YOUR TASK → Print this span of the material below exactly: the line with "Special precautions for user", the line with "Transport in bulk", and every line between them, but nothing else.

ENTRIES SHOWN →
= Beginning of Section =

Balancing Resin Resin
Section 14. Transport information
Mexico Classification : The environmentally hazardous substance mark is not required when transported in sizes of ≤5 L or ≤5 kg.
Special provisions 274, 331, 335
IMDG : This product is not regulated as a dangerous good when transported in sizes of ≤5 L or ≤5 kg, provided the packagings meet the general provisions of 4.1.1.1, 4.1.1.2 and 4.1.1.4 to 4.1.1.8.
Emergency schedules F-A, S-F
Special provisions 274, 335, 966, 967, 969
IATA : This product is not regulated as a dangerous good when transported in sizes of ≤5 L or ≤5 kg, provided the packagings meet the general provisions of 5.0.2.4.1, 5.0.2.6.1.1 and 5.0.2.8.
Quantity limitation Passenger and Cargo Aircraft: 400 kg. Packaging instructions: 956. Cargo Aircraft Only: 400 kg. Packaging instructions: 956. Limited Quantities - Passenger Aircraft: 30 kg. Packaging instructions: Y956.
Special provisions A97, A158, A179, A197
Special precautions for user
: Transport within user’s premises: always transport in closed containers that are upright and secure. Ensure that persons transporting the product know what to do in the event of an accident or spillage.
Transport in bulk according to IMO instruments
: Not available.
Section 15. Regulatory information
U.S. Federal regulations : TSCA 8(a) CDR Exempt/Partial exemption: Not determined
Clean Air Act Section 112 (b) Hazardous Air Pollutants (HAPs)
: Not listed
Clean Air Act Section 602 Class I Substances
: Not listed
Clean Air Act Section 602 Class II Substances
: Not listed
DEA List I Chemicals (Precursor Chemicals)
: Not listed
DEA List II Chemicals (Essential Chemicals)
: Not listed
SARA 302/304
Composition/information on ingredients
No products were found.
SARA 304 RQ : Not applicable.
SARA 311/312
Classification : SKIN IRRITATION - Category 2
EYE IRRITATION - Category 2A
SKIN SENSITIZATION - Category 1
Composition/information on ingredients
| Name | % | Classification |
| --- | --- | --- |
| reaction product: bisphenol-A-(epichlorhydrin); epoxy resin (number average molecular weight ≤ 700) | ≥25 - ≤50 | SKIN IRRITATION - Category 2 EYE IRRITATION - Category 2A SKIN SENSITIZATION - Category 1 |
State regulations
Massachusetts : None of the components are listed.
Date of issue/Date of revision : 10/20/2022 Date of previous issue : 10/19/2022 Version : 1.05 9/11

= End of Section =
= Beginning of Section =

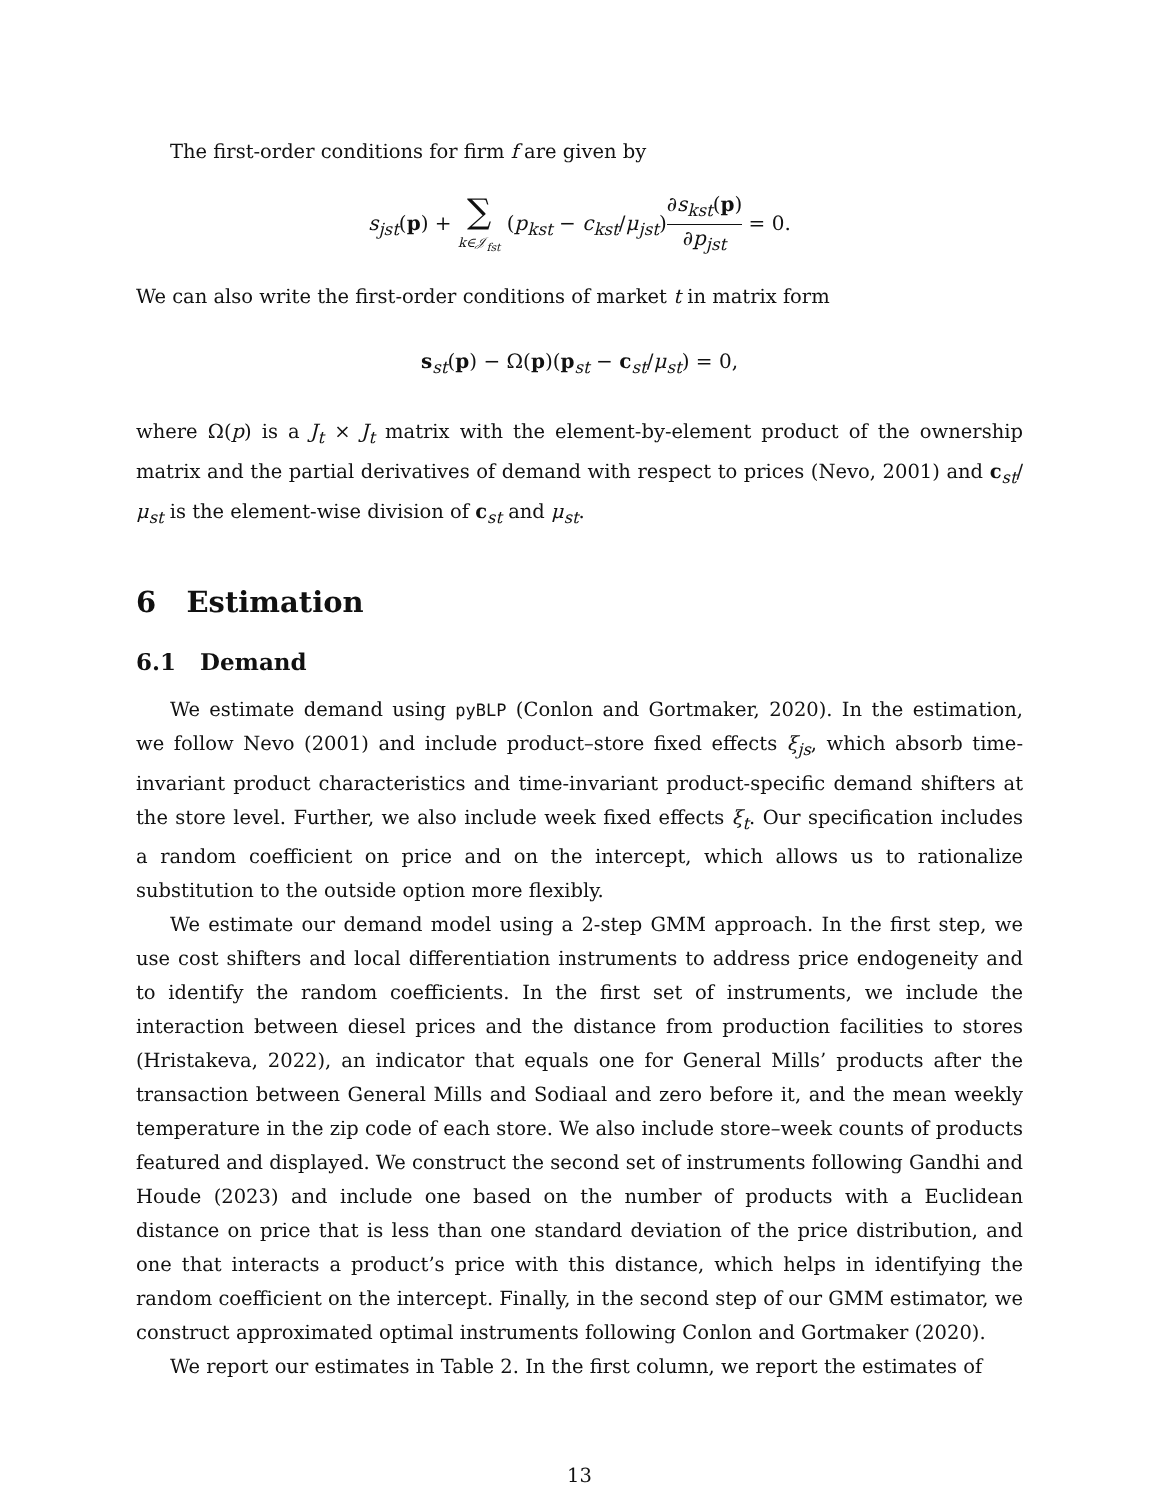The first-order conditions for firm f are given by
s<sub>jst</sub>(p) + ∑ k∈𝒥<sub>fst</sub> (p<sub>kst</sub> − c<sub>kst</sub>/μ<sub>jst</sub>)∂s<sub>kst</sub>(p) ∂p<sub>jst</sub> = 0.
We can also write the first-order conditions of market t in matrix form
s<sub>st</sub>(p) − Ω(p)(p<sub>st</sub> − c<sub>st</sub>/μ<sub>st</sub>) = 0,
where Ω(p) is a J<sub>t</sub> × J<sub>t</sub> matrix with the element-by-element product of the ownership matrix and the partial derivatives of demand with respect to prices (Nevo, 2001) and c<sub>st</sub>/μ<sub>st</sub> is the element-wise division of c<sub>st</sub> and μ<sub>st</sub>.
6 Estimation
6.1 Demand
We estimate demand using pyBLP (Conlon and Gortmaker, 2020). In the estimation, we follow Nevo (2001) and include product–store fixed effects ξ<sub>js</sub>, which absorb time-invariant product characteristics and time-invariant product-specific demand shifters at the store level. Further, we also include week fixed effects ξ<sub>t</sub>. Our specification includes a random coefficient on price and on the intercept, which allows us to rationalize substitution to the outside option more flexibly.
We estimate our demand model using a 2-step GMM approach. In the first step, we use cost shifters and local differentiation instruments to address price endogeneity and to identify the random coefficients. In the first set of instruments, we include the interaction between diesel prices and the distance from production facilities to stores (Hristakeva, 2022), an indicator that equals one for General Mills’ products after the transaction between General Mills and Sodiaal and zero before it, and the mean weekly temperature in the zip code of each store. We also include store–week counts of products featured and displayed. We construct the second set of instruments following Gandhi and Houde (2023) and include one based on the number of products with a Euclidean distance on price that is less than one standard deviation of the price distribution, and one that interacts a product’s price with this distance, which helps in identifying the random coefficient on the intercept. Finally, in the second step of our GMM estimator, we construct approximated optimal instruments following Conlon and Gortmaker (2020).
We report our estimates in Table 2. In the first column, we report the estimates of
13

= End of Section =

PROBLEM SOLUTION →
Special precautions for user
: Transport within user’s premises: always transport in closed containers that are upright and secure. Ensure that persons transporting the product know what to do in the event of an accident or spillage.
Transport in bulk according to IMO instruments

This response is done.